Francesco Ferlaino
Francesco Ferlaino

La figura di Francesco Ferlaino incarna il sacrificio di una magistratura che ha osato sfidare gli intrecci tra potere, criminalità e corruzione. La mancanza di verità giudiziarie rende il suo omicidio un monito per le generazioni future: la memoria e la determinazione civile restano gli strumenti più potenti per contrastare la cultura mafiosa e affermare il primato della legge.

Un agguato in pieno giorno

Il 3 luglio 1975, intorno alle 13:30, Francesco Ferlaino, Avvocato Generale della Corte d’Appello di Catanzaro e figura di spicco nella magistratura calabrese, veniva ferito mortalmente con due colpi di fucile mentre camminava verso la sua abitazione a Nicastro, frazione di Lamezia Terme. L’agguato avvenne sotto gli occhi dell’appuntato dei Carabinieri che lo accompagnava, svelando la spregiudicatezza e la freddezza con cui la ‘ndrangheta era pronta a colpire nel cuore delle istituzioni.
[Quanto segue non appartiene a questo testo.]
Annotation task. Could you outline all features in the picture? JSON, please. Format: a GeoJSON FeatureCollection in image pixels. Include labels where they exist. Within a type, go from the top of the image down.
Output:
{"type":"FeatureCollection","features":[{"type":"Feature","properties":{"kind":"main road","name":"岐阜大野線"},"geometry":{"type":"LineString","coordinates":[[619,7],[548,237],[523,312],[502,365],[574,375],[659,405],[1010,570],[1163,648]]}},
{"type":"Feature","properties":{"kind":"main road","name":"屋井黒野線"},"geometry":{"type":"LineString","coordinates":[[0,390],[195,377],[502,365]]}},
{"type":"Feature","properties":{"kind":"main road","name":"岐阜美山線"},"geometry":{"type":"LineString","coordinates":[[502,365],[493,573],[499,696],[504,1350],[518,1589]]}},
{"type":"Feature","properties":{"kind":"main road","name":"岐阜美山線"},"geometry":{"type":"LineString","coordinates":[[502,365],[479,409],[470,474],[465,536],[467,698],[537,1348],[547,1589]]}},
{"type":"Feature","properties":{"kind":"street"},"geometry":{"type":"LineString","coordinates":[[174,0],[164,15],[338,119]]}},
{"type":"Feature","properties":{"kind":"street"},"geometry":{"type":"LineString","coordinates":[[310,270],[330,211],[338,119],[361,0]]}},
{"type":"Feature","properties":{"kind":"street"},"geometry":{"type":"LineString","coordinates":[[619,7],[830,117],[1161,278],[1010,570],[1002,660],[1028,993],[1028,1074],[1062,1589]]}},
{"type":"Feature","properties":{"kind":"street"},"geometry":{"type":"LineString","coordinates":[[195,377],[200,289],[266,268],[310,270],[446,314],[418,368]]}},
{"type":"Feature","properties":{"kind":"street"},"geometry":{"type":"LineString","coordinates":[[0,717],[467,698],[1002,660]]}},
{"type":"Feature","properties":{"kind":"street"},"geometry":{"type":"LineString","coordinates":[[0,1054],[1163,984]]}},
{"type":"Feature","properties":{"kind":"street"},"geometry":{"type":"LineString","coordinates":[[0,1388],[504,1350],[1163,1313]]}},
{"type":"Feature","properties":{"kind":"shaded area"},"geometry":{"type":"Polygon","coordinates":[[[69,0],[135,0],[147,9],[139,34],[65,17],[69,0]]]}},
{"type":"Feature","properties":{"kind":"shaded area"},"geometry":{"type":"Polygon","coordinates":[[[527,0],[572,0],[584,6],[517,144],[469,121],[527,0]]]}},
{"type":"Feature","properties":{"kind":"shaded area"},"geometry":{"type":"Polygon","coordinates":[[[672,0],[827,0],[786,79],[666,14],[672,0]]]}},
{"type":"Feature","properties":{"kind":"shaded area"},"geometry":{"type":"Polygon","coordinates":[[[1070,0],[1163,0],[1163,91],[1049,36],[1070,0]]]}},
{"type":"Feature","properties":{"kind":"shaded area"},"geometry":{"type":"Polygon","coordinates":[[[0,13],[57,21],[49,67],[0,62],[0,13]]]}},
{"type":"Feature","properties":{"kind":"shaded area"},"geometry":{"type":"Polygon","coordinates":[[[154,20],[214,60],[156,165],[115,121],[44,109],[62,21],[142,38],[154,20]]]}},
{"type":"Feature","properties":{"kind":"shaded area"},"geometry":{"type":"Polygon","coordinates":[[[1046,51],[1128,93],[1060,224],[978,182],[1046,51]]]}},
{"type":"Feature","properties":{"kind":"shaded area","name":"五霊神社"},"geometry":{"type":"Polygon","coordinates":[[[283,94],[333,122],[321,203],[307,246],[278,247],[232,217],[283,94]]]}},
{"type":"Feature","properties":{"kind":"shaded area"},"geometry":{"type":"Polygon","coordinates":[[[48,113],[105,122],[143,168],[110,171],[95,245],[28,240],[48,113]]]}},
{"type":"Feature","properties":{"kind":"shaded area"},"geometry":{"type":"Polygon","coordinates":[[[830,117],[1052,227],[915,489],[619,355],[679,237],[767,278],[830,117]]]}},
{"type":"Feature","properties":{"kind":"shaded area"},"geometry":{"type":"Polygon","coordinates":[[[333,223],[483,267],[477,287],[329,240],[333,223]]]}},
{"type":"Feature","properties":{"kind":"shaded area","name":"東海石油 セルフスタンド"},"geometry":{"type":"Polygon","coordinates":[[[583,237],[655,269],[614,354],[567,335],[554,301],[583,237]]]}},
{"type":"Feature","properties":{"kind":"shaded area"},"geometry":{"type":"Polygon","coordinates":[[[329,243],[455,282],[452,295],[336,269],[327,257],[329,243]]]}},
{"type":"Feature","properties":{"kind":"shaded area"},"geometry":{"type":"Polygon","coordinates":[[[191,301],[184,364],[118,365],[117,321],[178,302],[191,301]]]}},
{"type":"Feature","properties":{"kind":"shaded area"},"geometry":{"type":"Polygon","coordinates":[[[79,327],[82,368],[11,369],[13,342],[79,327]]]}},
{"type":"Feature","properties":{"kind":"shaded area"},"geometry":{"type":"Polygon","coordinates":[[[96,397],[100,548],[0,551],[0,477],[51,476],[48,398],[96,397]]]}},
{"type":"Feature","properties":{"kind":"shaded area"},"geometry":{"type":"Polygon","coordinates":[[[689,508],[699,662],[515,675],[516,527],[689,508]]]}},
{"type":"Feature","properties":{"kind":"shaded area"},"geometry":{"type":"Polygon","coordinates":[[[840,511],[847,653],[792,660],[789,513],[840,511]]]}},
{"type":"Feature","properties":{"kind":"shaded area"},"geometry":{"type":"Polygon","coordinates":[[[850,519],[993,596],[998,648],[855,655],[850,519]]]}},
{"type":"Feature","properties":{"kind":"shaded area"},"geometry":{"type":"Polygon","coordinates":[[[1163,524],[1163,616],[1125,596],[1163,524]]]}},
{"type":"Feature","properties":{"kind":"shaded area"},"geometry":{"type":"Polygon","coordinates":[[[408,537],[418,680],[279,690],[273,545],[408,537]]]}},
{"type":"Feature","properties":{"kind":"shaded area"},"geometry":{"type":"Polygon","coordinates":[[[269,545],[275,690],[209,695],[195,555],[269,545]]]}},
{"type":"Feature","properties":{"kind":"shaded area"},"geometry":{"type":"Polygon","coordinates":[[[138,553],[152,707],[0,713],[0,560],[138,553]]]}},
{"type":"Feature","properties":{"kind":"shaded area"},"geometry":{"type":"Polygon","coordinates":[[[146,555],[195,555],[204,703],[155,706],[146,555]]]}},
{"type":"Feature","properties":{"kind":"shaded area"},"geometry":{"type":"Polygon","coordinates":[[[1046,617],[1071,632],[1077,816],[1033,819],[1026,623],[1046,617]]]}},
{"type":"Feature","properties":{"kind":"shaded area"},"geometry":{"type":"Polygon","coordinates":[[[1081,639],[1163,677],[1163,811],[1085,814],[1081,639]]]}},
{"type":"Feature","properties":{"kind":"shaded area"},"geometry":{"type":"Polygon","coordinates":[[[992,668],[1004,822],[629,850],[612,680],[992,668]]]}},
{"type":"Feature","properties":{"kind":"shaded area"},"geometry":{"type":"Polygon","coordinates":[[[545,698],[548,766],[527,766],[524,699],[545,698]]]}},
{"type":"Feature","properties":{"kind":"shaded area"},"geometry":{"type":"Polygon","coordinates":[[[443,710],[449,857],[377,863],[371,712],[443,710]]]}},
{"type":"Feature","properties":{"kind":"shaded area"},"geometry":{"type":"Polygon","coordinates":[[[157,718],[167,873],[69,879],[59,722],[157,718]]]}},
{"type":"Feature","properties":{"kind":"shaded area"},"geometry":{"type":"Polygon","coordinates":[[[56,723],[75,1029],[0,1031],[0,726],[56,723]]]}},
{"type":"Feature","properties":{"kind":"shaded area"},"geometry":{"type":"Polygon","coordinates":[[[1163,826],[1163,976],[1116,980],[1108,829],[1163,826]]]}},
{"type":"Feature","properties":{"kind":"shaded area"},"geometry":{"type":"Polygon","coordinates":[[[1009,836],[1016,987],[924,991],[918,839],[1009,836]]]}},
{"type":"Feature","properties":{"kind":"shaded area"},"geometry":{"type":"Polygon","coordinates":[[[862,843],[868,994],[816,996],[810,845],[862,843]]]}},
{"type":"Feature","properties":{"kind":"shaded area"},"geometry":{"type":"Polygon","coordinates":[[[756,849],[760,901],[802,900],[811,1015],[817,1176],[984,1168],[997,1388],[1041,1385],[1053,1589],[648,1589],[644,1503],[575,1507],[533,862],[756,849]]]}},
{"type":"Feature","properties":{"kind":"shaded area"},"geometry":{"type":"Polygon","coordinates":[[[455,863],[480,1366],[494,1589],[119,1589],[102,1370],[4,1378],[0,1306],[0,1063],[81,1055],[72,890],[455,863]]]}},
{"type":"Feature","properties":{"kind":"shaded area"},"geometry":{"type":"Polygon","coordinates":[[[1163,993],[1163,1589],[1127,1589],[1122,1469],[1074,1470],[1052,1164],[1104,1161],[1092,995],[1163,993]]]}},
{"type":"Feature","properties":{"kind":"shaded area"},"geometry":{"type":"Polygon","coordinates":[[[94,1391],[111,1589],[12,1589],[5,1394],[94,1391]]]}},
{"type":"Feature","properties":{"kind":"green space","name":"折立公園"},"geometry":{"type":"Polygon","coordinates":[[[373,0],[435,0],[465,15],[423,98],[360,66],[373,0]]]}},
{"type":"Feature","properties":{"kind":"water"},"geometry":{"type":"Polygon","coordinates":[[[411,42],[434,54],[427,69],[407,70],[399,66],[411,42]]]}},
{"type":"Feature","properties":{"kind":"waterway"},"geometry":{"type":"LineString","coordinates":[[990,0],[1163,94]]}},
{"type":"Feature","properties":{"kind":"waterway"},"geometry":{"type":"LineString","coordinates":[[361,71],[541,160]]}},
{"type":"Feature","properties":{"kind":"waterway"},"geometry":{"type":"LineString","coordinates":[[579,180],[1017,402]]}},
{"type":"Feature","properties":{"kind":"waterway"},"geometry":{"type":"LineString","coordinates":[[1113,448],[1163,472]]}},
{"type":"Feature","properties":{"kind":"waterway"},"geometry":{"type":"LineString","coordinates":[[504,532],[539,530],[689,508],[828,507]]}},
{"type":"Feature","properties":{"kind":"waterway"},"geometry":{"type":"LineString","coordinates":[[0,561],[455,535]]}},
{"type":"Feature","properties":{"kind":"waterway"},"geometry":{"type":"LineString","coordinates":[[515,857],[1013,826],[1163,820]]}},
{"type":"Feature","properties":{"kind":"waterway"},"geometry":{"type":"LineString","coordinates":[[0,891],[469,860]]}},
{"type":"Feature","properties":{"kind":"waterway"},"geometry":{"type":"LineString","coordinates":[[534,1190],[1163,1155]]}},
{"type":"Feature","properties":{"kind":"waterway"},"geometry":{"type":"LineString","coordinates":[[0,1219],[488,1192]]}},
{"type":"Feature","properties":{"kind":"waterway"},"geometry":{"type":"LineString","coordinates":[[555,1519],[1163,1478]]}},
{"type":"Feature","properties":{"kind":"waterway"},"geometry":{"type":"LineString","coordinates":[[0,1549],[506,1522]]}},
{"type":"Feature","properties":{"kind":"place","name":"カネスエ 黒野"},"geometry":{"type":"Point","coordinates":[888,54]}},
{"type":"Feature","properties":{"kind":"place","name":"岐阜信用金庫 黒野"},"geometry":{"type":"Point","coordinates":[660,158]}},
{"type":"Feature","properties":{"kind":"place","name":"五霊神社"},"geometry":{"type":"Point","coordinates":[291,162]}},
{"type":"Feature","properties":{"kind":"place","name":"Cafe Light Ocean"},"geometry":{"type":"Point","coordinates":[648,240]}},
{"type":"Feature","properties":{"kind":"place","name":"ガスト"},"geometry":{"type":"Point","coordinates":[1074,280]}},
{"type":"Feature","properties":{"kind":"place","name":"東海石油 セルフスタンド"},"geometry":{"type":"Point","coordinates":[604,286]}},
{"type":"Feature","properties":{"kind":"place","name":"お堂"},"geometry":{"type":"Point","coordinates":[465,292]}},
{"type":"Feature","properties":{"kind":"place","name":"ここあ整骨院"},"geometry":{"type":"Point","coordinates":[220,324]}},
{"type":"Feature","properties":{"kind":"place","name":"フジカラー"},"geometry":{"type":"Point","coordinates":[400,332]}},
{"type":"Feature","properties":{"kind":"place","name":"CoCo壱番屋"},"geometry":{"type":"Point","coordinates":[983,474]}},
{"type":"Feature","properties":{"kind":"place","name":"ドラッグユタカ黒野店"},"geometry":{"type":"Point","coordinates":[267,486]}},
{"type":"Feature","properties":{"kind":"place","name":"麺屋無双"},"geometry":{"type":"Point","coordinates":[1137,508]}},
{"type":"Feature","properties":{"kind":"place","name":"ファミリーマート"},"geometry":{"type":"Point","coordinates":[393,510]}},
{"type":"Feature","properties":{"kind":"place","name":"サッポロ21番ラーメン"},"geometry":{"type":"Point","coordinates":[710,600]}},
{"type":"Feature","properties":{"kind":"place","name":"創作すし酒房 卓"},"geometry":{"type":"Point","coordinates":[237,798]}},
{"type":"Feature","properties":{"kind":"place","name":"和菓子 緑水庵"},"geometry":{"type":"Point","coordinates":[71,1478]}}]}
Un cold case ancora aperto

Nonostante i primi sospetti puntassero su un ruolo di esecutore di un uomo legato alla criminalità locale, le indagini non hanno mai portato a una condanna. Il mandante e gli autori del delitto rimangono un mistero, rendendo il caso uno dei più celebri e irrisolti nella storia della lotta alla mafia calabrese.

Memoria, istituzioni e impegno civile

Seppure senza verità giudiziarie definitive, il sacrificio di Ferlaino non è stato dimenticato. Il 50º anniversario della sua morte è stato commemorato con cerimonie ufficiali, mostre e una stele a Lamezia Terme. Il Palazzo di Giustizia di Catanzaro porta il suo nome, così come l’aula della Corte d’Assise e una via della città. Questi riconoscimenti riflettono il ruolo simbolico della sua figura nella lotta alla criminalità e nel presidio dei valori democratici.

Il prezzo pagato dalla giustizia civile

L’uccisione dell’Avvocato Generale Ferlaino segnò una svolta nella percezione pubblica della ‘ndrangheta: per la prima volta la mafia calabrese non si limitava più a minare l’economia locale ma attaccava frontalmente lo Stato. La portata dell’assassinio risuona ancora oggi come un avvertimento della capacità di rigenerazione e di infiltrazione del crimine organizzato calabrese.